Structured diff data:
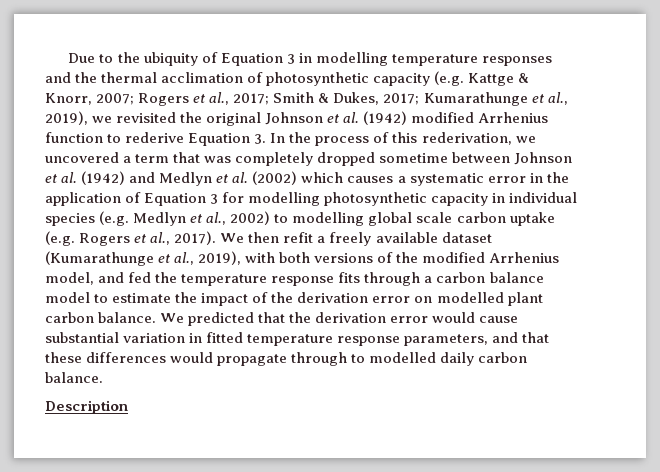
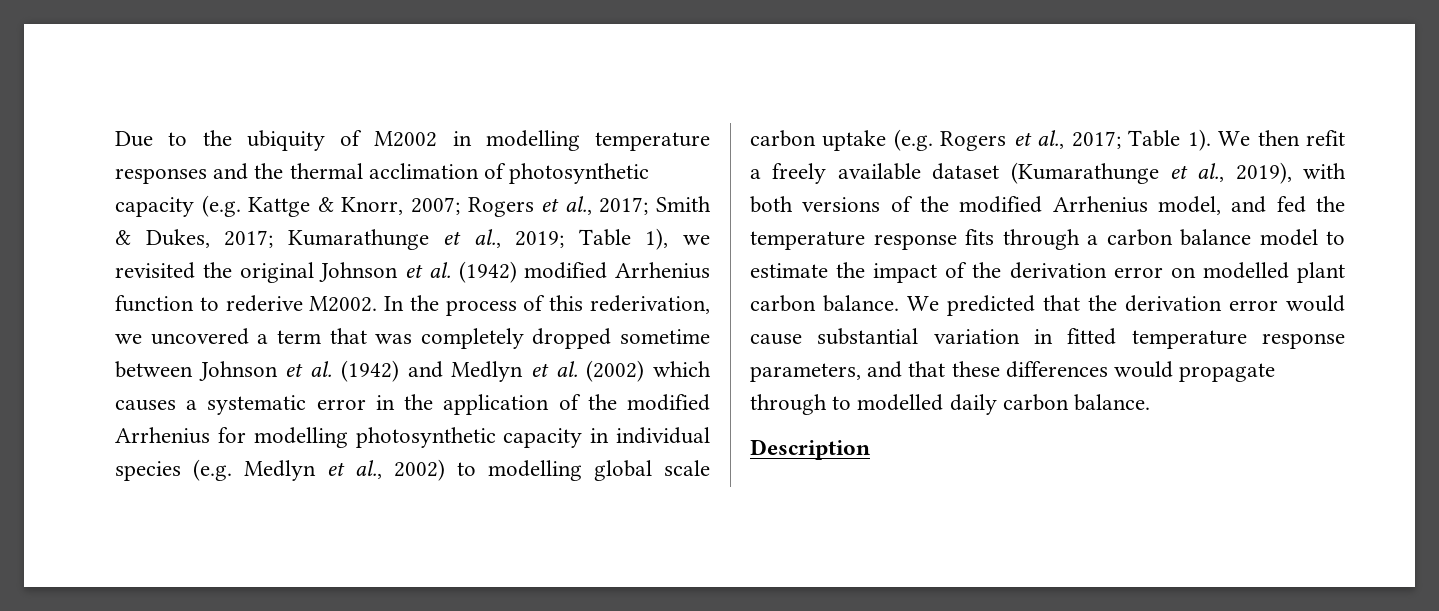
[220,53,295,66] Equation 3 -> [374,131,438,147] M2002
[45,111,88,125] 2019), -> [515,228,669,250] 2019; Table 1),
[188,133,267,146] Equation 3. -> [309,296,378,312] M2002.
[144,193,219,206] Equation 3 -> [587,394,710,411] [115,427,210,444] the modified Arrhenius
[174,231,217,245] 2017). -> [1071,129,1211,151] 2017; Table 1).

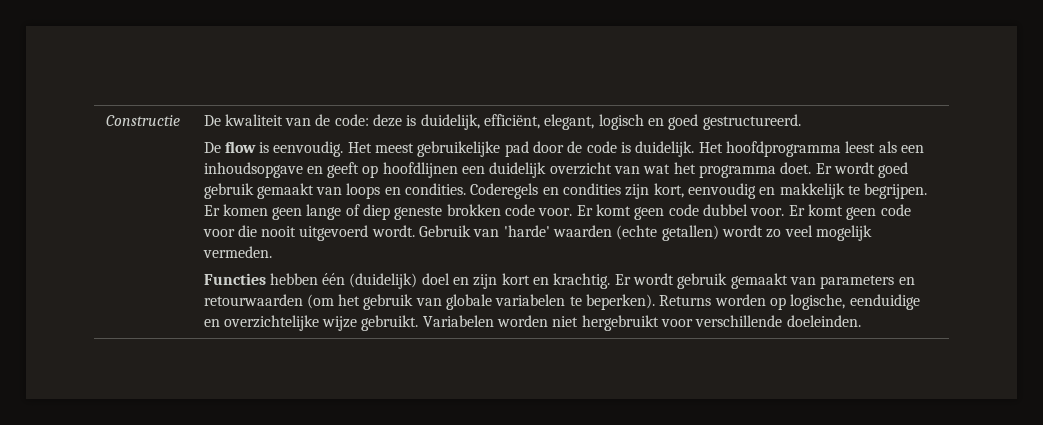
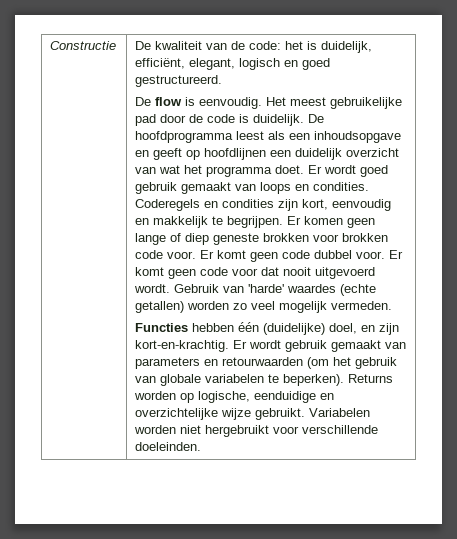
[373,114,403,127] deze -> [285,41,304,50] het
[698,142,723,153] Het -> [308,114,325,123] De
(501, 210) none -> [313,233,389,242] voor brokken
[237,225,257,237] die -> [261,267,280,276] dat
[553,225,613,237] waarden -> [287,284,337,293] waardes
[722,225,764,237] wordt -> [187,301,230,310] worden
[349,273,611,289] (duidelijk) doel en zijn kort en krachtig. -> [263,323,400,335] [135,340,230,352] (duidelijke) doel, en zijn kort-en-krachtig.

__About this exercise__. Skip the pictures, then retype every line above exactly.

__Solution__.
[220,53,295,66] Equation 3 -> [374,131,438,147] M2002
[45,111,88,125] 2019), -> [515,228,669,250] 2019; Table 1),
[188,133,267,146] Equation 3. -> [309,296,378,312] M2002.
[144,193,219,206] Equation 3 -> [587,394,710,411] [115,427,210,444] the modified Arrhenius
[174,231,217,245] 2017). -> [1071,129,1211,151] 2017; Table 1).

[373,114,403,127] deze -> [285,41,304,50] het
[698,142,723,153] Het -> [308,114,325,123] De
(501, 210) none -> [313,233,389,242] voor brokken
[237,225,257,237] die -> [261,267,280,276] dat
[553,225,613,237] waarden -> [287,284,337,293] waardes
[722,225,764,237] wordt -> [187,301,230,310] worden
[349,273,611,289] (duidelijk) doel en zijn kort en krachtig. -> [263,323,400,335] [135,340,230,352] (duidelijke) doel, en zijn kort-en-krachtig.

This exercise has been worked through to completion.